I would like you to output every record below exactly, apart from the pictures.

### Data supplied ###

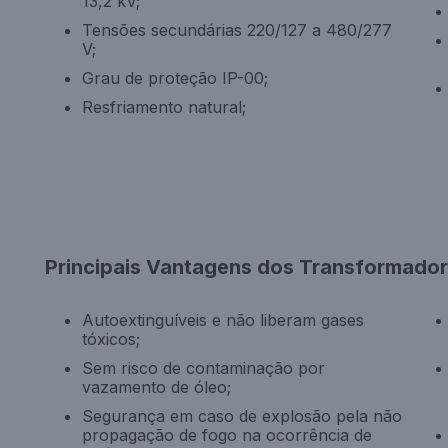
13,2 kV;
Tensões secundárias 220/127 a 480/277
V;
Grau de proteção IP-00;
Resfriamento natural;
Principais Vantagens dos Transformador
Autoextinguíveis e não liberam gases
tóxicos;
Sem risco de contaminação por
vazamento de óleo;
Segurança em caso de explosão pela não
propagação de fogo na ocorrência de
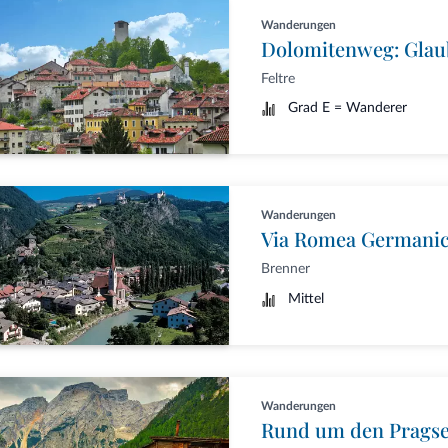
Wanderungen
Feltre
Grad E = Wanderer
Wanderungen
Via Romea Germanic
Brenner
Mittel
Wanderungen
Rund um den Pragse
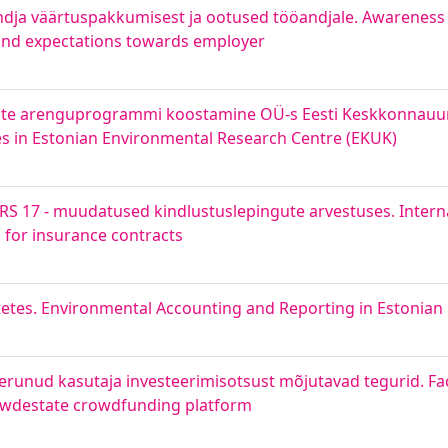
dja väärtuspakkumisest ja ootused tööandjale. Awareness 
and expectations towards employer
tajate arenguprogrammi koostamine OÜ-s Eesti Keskkonnauu
s in Estonian Environmental Research Centre (EKUK)
S 17 - muudatused kindlustuslepingute arvestuses. Interna
 for insurance contracts
tetes. Environmental Accounting and Reporting in Estonia
runud kasutaja investeerimisotsust mõjutavad tegurid. Fac
rowdestate crowdfunding platform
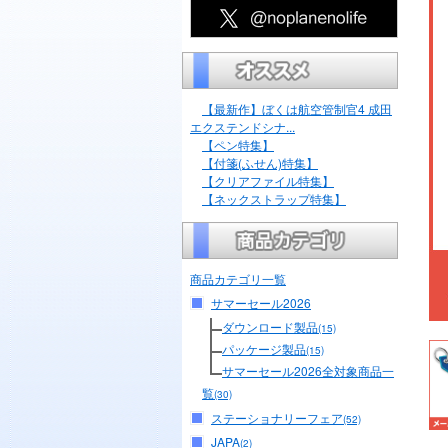
【最新作】ぼくは航空管制官4 成田
エクステンドシナ...
【ペン特集】
【付箋(ふせん)特集】
【クリアファイル特集】
【ネックストラップ特集】
商品カテゴリ一覧
サマーセール2026
ダウンロード製品
(15)
パッケージ製品
(15)
サマーセール2026全対象商品一
覧
(30)
ステーショナリーフェア
(52)
JAPA
(2)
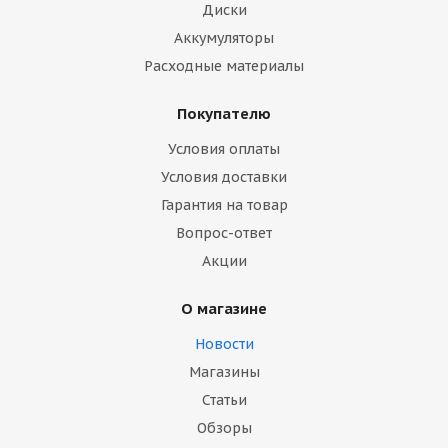
Диски
Аккумуляторы
Расходные материалы
Покупателю
Условия оплаты
Условия доставки
Гарантия на товар
Вопрос-ответ
Акции
О магазине
Новости
Магазины
Статьи
Обзоры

###

→ The completed task:
13,2 kV;
Tensões secundárias 220/127 a 480/277
V;
Grau de proteção IP-00;
Resfriamento natural;
Principais Vantagens dos Transformador
Autoextinguíveis e não liberam gases
tóxicos;
Sem risco de contaminação por
vazamento de óleo;
Segurança em caso de explosão pela não
propagação de fogo na ocorrência de
Wanderungen
Feltre
Grad E = Wanderer
Wanderungen
Via Romea Germanic
Brenner
Mittel
Wanderungen
Rund um den Pragse
dja väärtuspakkumisest ja ootused tööandjale. Awareness 
and expectations towards employer
tajate arenguprogrammi koostamine OÜ-s Eesti Keskkonnauu
s in Estonian Environmental Research Centre (EKUK)
S 17 - muudatused kindlustuslepingute arvestuses. Interna
 for insurance contracts
tetes. Environmental Accounting and Reporting in Estonia
runud kasutaja investeerimisotsust mõjutavad tegurid. Fac
rowdestate crowdfunding platform
【最新作】ぼくは航空管制官4 成田
エクステンドシナ...
【ペン特集】
【付箋(ふせん)特集】
【クリアファイル特集】
【ネックストラップ特集】
商品カテゴリ一覧
サマーセール2026
ダウンロード製品
(15)
パッケージ製品
(15)
サマーセール2026全対象商品一
覧
(30)
ステーショナリーフェア
(52)
JAPA
(2)
Диски
Аккумуляторы
Расходные материалы
Покупателю
Условия оплаты
Условия доставки
Гарантия на товар
Вопрос-ответ
Акции
О магазине
Новости
Магазины
Статьи
Обзоры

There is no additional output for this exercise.